-- The problem --
Reproduce the article below on Grenfell and fire inequality word for word, from its headline through the final sentence.

-- Passage provided --

After Grenfell, local authorities must break the link between fire and inequality

This is an article I wrote for The Conversation. You can read the original article here.

The tragedy at Grenfell Tower has brought the inequalities that exist in British society into sharp relief. The number of dead or missing and presumed dead has risen to 79 people in one of the Britain’s wealthiest areas, due to what London Mayor Sadiq Khan called a “preventable accident” caused by years of “mistakes and neglect” by government officials. Meanwhile, there have been accusations that the local council and building management organisation failed to listen to residents’ warnings about the risk of fire.

My ongoing research indicates that these points may all be linked. It’s a well-established fact that fire has always affected poorer communities more. To prevent fires, there must be effective engagement between communities and public services. But my findings suggest that the way these services operate does little to encourage disadvantaged and marginalised communities to work with them.

Searching for answers

In my own analysis of house fires in the West Midlands, I found striking inequalities in the way that fires are distributed. Areas with high rates of fire also tended to be areas where residents’ income was lower, unemployment more widespread, or a higher proportion of the residents came from black and minority ethnic groups. One earlier study found that children whose parents were long-term unemployed were a staggering 26 times more likely to die of fire related injuries than children whose parents were in higher managerial and professional occupations.

-- Supplied data --

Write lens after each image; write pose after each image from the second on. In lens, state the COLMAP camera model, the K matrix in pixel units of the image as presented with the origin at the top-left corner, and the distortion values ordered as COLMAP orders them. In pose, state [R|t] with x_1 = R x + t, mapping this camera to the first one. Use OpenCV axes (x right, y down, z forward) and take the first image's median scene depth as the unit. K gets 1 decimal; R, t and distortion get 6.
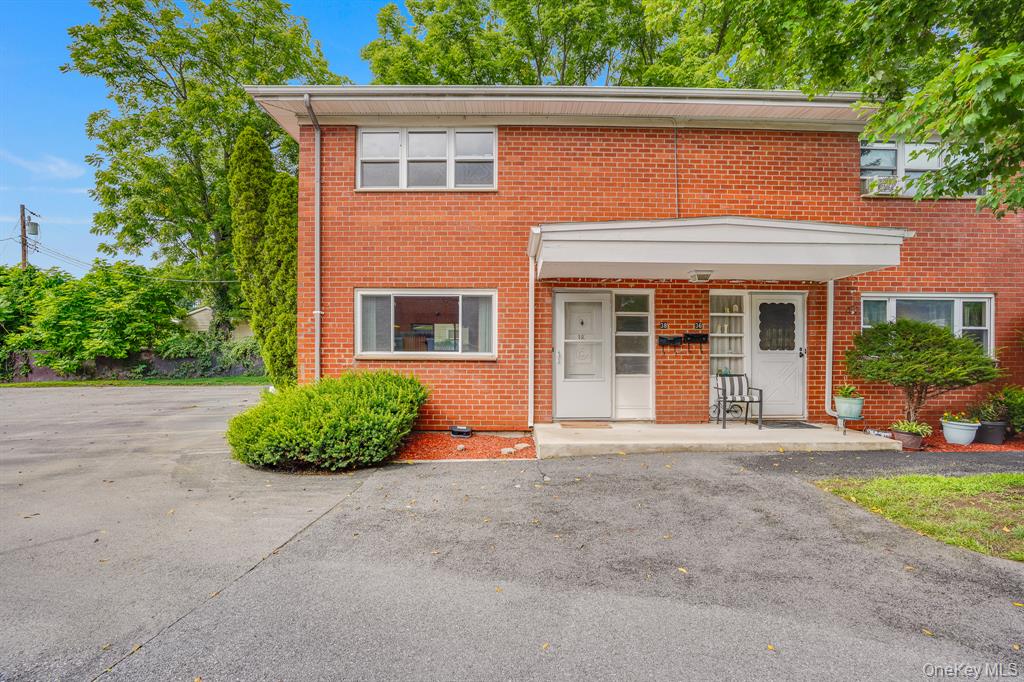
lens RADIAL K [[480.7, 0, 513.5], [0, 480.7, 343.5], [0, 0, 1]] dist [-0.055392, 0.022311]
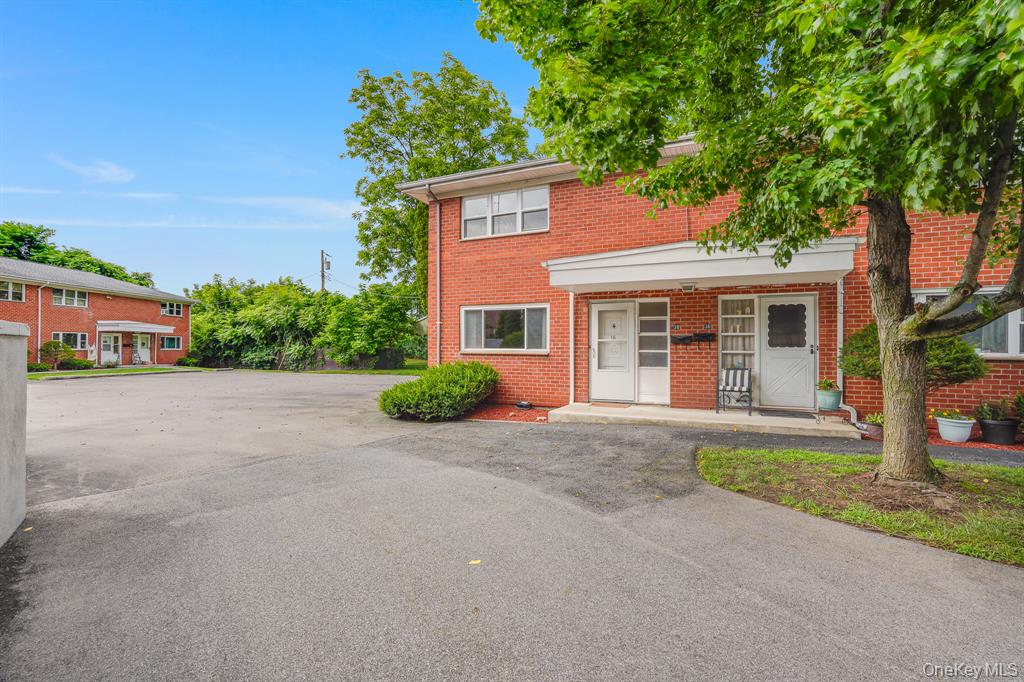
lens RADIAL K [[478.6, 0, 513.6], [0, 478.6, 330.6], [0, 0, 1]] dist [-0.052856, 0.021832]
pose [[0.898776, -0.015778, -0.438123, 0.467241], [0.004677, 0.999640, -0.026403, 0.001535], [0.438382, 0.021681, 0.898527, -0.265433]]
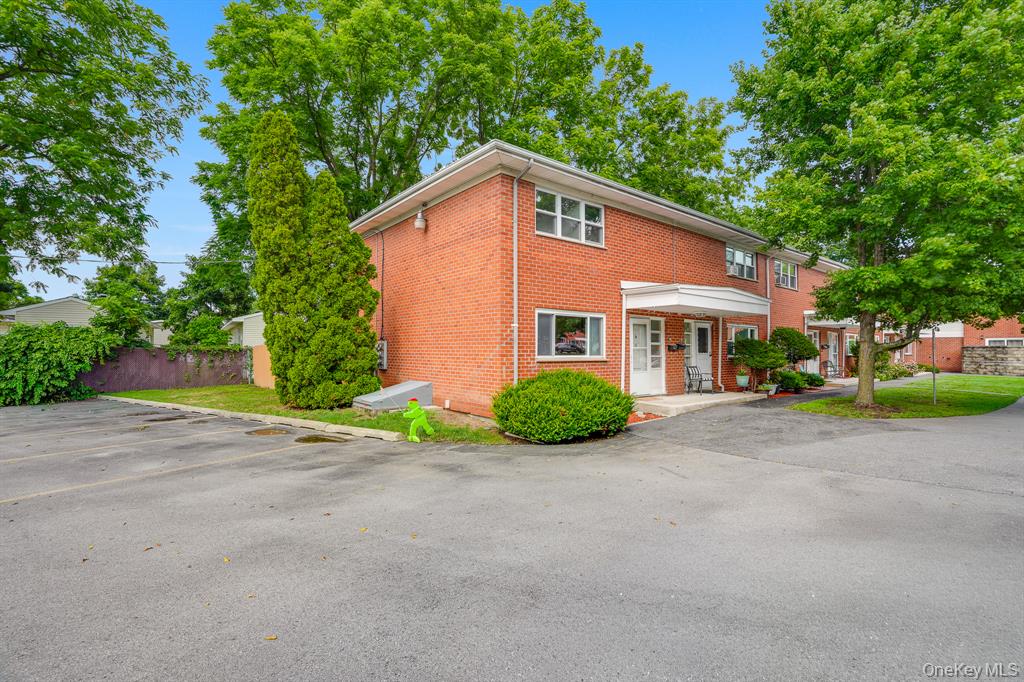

-- Finished exercise --
After Grenfell, local authorities must break the link between fire and inequality

This is an article I wrote for The Conversation. You can read the original article here.

The tragedy at Grenfell Tower has brought the inequalities that exist in British society into sharp relief. The number of dead or missing and presumed dead has risen to 79 people in one of the Britain’s wealthiest areas, due to what London Mayor Sadiq Khan called a “preventable accident” caused by years of “mistakes and neglect” by government officials. Meanwhile, there have been accusations that the local council and building management organisation failed to listen to residents’ warnings about the risk of fire.

My ongoing research indicates that these points may all be linked. It’s a well-established fact that fire has always affected poorer communities more. To prevent fires, there must be effective engagement between communities and public services. But my findings suggest that the way these services operate does little to encourage disadvantaged and marginalised communities to work with them.

Searching for answers

In my own analysis of house fires in the West Midlands, I found striking inequalities in the way that fires are distributed. Areas with high rates of fire also tended to be areas where residents’ income was lower, unemployment more widespread, or a higher proportion of the residents came from black and minority ethnic groups. One earlier study found that children whose parents were long-term unemployed were a staggering 26 times more likely to die of fire related injuries than children whose parents were in higher managerial and professional occupations.